AVAILABLE RECORDS ->
* * *

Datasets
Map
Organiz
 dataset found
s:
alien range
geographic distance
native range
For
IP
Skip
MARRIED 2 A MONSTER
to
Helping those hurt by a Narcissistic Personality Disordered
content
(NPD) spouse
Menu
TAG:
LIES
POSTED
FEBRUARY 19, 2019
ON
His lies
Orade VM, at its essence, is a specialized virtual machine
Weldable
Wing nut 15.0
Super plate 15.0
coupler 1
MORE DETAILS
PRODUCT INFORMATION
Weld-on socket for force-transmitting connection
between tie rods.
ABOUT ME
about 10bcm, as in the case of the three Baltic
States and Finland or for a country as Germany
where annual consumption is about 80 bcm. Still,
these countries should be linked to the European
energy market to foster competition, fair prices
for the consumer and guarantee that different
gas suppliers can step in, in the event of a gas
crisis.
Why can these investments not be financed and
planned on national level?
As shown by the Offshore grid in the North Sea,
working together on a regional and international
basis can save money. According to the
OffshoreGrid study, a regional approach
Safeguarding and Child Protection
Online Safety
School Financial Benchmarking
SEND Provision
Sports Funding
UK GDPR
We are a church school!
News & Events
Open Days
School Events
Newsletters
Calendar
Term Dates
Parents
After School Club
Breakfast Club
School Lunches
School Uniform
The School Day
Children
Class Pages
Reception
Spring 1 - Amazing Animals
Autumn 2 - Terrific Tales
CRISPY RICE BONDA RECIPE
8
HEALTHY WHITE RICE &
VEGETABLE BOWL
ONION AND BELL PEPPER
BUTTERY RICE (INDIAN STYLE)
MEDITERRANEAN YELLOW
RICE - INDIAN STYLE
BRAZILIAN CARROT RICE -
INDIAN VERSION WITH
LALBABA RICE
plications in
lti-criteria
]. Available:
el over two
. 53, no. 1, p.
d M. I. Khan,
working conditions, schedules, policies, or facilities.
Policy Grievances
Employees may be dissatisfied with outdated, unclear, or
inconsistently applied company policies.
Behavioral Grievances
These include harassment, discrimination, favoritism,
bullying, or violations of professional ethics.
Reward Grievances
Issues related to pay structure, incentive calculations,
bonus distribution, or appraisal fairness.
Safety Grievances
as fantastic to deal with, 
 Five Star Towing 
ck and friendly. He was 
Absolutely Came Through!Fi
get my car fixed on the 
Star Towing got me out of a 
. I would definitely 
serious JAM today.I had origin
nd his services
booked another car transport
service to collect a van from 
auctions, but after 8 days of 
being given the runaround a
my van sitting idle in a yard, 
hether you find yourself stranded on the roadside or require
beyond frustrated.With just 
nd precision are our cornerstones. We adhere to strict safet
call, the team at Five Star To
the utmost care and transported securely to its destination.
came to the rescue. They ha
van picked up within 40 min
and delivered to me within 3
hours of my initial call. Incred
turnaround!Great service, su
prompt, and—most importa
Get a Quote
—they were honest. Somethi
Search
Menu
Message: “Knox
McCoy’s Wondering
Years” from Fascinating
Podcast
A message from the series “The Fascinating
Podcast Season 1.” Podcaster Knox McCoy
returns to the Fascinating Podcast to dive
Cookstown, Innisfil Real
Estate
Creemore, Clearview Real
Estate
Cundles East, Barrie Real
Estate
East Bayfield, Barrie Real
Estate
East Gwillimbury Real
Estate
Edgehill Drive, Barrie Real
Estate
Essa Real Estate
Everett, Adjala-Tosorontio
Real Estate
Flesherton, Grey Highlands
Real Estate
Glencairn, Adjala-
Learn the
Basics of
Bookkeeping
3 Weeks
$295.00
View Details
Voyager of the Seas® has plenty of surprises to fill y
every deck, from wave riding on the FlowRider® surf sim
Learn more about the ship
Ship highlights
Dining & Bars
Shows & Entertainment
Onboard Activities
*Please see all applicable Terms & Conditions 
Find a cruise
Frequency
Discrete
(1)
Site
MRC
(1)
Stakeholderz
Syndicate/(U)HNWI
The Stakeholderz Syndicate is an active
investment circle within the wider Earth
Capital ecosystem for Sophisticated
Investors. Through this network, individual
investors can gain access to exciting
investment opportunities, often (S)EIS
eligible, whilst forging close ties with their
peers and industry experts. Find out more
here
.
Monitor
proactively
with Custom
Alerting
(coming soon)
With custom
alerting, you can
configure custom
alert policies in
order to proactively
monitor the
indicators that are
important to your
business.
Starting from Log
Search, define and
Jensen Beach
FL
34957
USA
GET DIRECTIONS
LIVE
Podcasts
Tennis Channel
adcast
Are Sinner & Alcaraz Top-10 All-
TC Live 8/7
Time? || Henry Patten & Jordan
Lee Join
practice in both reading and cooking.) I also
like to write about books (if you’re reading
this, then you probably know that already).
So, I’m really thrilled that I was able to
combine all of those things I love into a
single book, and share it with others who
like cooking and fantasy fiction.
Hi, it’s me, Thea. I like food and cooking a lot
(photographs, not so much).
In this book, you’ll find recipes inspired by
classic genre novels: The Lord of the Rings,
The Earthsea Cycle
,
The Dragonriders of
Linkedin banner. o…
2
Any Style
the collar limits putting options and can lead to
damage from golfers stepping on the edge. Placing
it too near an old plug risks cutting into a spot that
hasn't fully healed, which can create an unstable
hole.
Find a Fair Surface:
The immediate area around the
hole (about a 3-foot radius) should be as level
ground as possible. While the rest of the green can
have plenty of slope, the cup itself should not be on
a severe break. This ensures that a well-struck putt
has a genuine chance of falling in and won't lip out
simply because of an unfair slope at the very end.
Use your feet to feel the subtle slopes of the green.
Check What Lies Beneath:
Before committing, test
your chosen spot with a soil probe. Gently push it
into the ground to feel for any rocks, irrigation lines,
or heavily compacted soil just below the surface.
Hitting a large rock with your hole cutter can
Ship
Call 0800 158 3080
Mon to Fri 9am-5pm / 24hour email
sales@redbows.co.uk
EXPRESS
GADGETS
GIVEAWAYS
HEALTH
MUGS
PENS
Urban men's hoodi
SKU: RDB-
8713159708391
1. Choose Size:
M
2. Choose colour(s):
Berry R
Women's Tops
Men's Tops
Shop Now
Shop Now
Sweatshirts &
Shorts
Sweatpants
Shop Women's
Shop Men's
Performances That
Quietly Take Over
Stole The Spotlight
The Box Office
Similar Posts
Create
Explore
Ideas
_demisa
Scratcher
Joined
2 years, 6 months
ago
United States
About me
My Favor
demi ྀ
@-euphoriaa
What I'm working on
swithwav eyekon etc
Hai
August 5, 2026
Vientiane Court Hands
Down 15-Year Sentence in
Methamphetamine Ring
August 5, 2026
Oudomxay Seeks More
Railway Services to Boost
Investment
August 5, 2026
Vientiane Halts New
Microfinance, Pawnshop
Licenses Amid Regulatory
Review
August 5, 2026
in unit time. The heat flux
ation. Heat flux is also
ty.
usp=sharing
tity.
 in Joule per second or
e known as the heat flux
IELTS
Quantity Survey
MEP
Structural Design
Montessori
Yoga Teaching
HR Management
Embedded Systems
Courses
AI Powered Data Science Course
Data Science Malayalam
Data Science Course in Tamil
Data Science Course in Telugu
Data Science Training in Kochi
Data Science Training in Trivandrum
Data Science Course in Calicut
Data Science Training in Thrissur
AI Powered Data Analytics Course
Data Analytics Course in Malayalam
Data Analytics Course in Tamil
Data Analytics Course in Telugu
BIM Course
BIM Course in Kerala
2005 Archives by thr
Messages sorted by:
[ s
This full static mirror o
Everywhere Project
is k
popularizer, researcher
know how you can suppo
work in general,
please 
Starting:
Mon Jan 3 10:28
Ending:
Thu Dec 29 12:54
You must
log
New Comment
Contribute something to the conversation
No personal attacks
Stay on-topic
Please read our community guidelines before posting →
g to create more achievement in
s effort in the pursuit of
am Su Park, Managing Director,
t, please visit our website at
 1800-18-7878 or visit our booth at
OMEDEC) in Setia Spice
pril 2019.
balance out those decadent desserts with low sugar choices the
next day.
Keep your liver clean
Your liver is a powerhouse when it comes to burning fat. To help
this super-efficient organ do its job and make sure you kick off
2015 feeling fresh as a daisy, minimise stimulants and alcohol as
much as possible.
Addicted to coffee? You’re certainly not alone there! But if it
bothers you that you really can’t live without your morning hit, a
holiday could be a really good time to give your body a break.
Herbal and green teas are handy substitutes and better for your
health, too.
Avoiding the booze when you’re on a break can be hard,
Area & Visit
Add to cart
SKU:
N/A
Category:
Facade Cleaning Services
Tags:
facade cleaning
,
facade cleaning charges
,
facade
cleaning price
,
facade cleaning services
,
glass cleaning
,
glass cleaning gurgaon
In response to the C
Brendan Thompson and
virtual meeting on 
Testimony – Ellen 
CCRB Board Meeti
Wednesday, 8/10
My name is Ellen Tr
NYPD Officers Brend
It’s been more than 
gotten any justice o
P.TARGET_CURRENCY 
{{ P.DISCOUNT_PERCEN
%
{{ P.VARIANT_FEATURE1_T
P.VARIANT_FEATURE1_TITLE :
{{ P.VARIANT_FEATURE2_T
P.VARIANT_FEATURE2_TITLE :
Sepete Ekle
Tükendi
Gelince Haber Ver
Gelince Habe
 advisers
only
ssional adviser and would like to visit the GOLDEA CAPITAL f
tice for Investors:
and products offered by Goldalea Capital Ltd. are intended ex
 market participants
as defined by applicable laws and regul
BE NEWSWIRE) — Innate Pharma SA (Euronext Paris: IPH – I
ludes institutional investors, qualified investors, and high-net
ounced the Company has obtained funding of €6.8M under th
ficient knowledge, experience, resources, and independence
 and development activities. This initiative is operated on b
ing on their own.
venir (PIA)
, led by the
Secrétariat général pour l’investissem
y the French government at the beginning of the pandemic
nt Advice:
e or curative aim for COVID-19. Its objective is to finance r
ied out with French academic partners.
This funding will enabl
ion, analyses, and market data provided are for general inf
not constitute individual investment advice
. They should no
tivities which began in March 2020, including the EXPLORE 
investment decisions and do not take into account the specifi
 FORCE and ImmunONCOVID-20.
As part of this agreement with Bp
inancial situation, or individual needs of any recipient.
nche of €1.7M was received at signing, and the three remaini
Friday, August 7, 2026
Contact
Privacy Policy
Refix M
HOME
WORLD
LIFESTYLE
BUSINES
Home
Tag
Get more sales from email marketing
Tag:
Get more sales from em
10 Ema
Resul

* * *

EXERCISE DETAILS -> Copy out everything from the beginning of the entries down to and including the line that contains "planned on national level?". Reproduce each line character for character.

RESULT ->
Datasets
Map
Organiz
 dataset found
s:
alien range
geographic distance
native range
For
IP
Skip
MARRIED 2 A MONSTER
to
Helping those hurt by a Narcissistic Personality Disordered
content
(NPD) spouse
Menu
TAG:
LIES
POSTED
FEBRUARY 19, 2019
ON
His lies
Orade VM, at its essence, is a specialized virtual machine
Weldable
Wing nut 15.0
Super plate 15.0
coupler 1
MORE DETAILS
PRODUCT INFORMATION
Weld-on socket for force-transmitting connection
between tie rods.
ABOUT ME
about 10bcm, as in the case of the three Baltic
States and Finland or for a country as Germany
where annual consumption is about 80 bcm. Still,
these countries should be linked to the European
energy market to foster competition, fair prices
for the consumer and guarantee that different
gas suppliers can step in, in the event of a gas
crisis.
Why can these investments not be financed and
planned on national level?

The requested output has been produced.